In the 1960s and 1970s, he and UK collaborator David Cartwright revived the study of tides, a subject that had become mostly moribund in the twentieth century and which is now centre-stage in understanding ocean mixing. By about 1970, oceanographers had begun to accumulate measurements of temperature interpreted as ‘internal waves’. Munk and postdoc Chris Garrett assumed that these, unlike wind-driven waves on the surface, do not have periods of storm and calm, nor predominant propagation directions. The Garrett–Munk (GM) spectrum of internal waves united a vast array of otherwise mystifying motions in one comparatively simple framework. There followed a flowering of theory and global observations.
Munk’s involvement with the military spanned seven decades. He had an affinity for solving practical problems by combining his deep knowledge of the ocean with a concern for people who had to work in it. He was one of the earliest academics funded by the new US Office of Naval Research (ONR) following the war. His last ONR contract, again for surface-wave work, was agreed about 4 years ago, when he was 97. And he was an enthusiastic, early member of JASON, complementing the defence advice of luminaries of the nuclear-weapons and radar era with insight into how the ocean behaved, thus helping to work out real US Navy issues.

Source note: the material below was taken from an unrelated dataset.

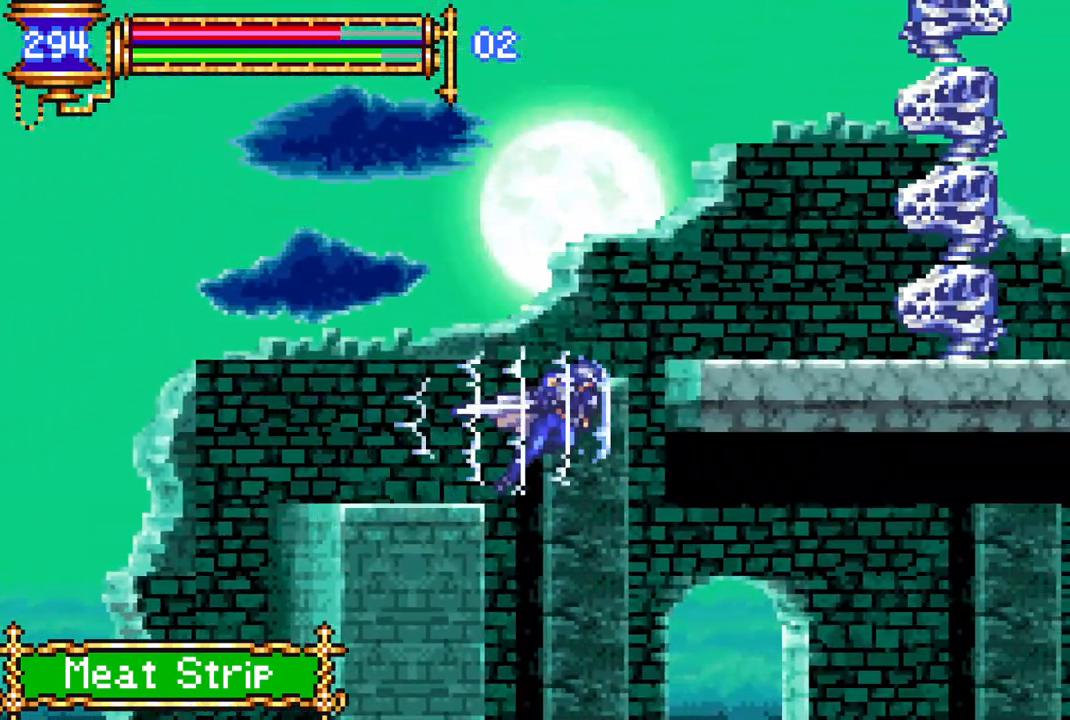
{"buttons": ["R1", "DPAD_RIGHT"], "left_stick": "center", "right_stick": "center", "events": [[33, "DPAD_RIGHT", "up"], [33, "DPAD_UP", "up"], [50, "DPAD_LEFT", "down"], [300, "DPAD_LEFT", "up"], [333, "DPAD_RIGHT", "down"]]}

Beginning in the mid-1970s, his work on the propagation of sound underwater brought together many of his interests: waves, submarine detection, oceanic stratification, time-series analysis and work at sea with new instruments. What is now called ocean acoustic tomography was perhaps an idea ahead of its time. It is likely that this technique to measure temperatures and currents over large regions will prove as revolutionary as many of Munk’s other ideas.
A perpetual international traveller and long-term visitor, Walter was an exemplar of the interplay of scientific and personal charisma. He trained a long list of capable collaborators of all ages. And he loved to be among people: it was a rare lunch or dinner at his house that did not have at least one guest. At home, his desk was in the entrance, amid everyone coming and going. It was fine, he liked to say, “as long as no one whispers”.